■ Source excerpt

In addition to Ethics 2000, the ABA created the Commission on Multijurisdictional Practice. As part of its work, this Commission adopted a revised MRPC 5.5. The revised rule addresses what has been commonly referred to as the “multijurisdictional practice of law”. The revised rule establishes safe harbors in which a lawyer may practice in a jurisdiction where the lawyer is not admitted to practice law without violating that jurisdiction’s unlawful practice of law provisions. The Fourth Edition provides guidance for estate and trust practitioners concerning the use of these safe harbors in a multijurisdictional estate and trust practice.
New court decisions, ethics opinions and articles concerning the estate and trust legal practice have been included in the Annotations published with the Fourth Edition. As in prior editions, the selected annotations are intended to be illustrative only and are not exhaustive. The Annotations are not to be treated as part of the Commentaries.
As Reporters, we thank the many who contributed to the Fourth Edition, but give special acknowledgment to Professor Charles Rounds, Jr. and to all members of the Professional Responsibility Committee of ACTEC for their efforts on this project. We also express appreciation to John Price, the Reporter for the First Edition and Co-Reporter for the Second Edition, and Bruce Ross, Co-Reporter for the Second Edition and Reporter for the Third Edition, for assistance with the editing of the Fourth Edition. Finally, we commend the ACTEC Foundation for its ongoing support of the ACTEC Commentaries which provide important guidance to the bench, bar and public sector.
December 30, 2004
Charles M. Bennett
Co-Reporter for the Fourth Edition

Cynda C. Ottaway
Co-Reporter for the Fourth Edition
Chair, Professional Responsibility Committee

INTRODUCTION
Excerpts from Preamble
As a representative of clients, a lawyer performs various functions. As advisor, a lawyer provides a client with an informed understanding of the client’s legal rights and obligations and explains their practical implications. As advocate, a lawyer zealously asserts the client’s position under the rules of the adversary system. As negotiator, a lawyer seeks a result advantageous to the client but consistent with requirements of honest dealings with others. As an evaluator, a lawyer acts by examining a client’s legal affairs and reporting about them to the client or to others.

■ Data extract
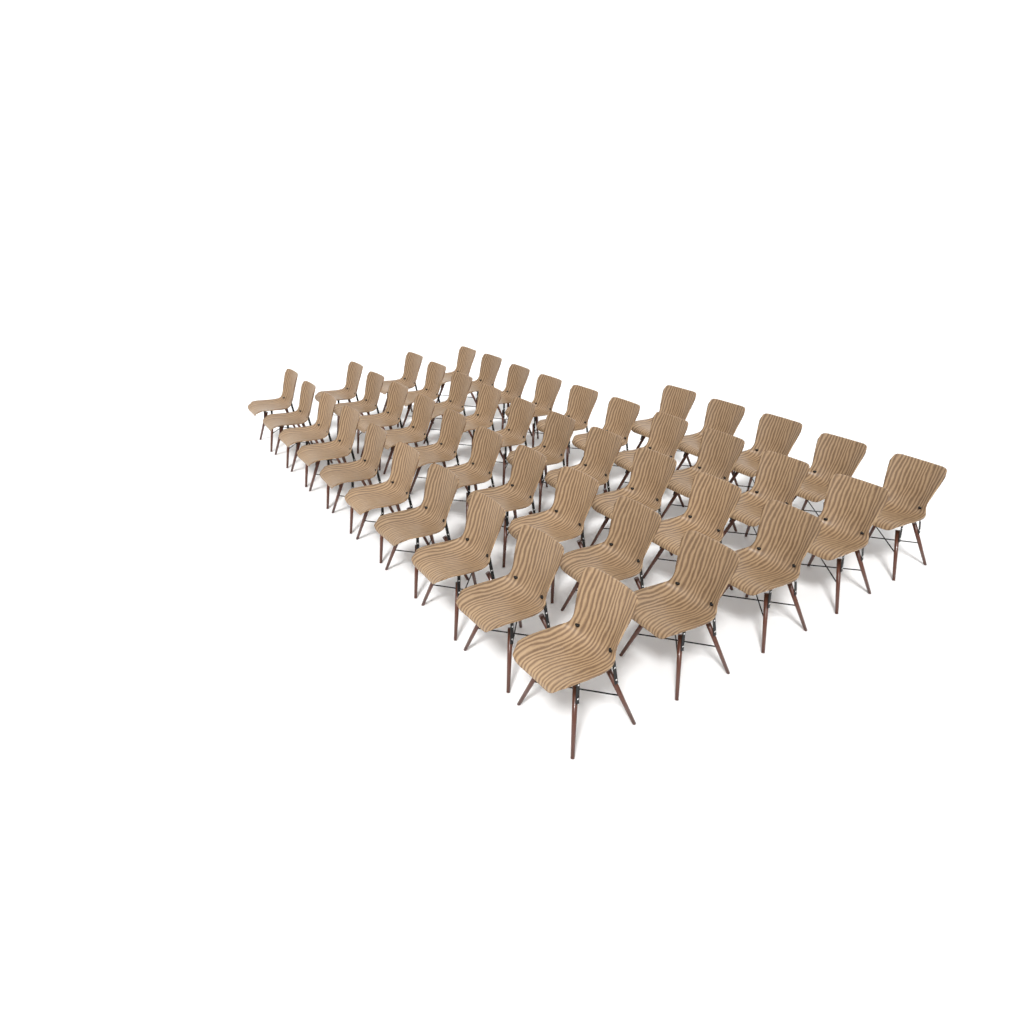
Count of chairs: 45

■ Your objective
Repeat, word for word, the part of the ACTEC Commentaries excerpt between "As Reporters, we" and "and public sector.", inclusive.

■ Exercise output
As Reporters, we thank the many who contributed to the Fourth Edition, but give special acknowledgment to Professor Charles Rounds, Jr. and to all members of the Professional Responsibility Committee of ACTEC for their efforts on this project. We also express appreciation to John Price, the Reporter for the First Edition and Co-Reporter for the Second Edition, and Bruce Ross, Co-Reporter for the Second Edition and Reporter for the Third Edition, for assistance with the editing of the Fourth Edition. Finally, we commend the ACTEC Foundation for its ongoing support of the ACTEC Commentaries which provide important guidance to the bench, bar and public sector.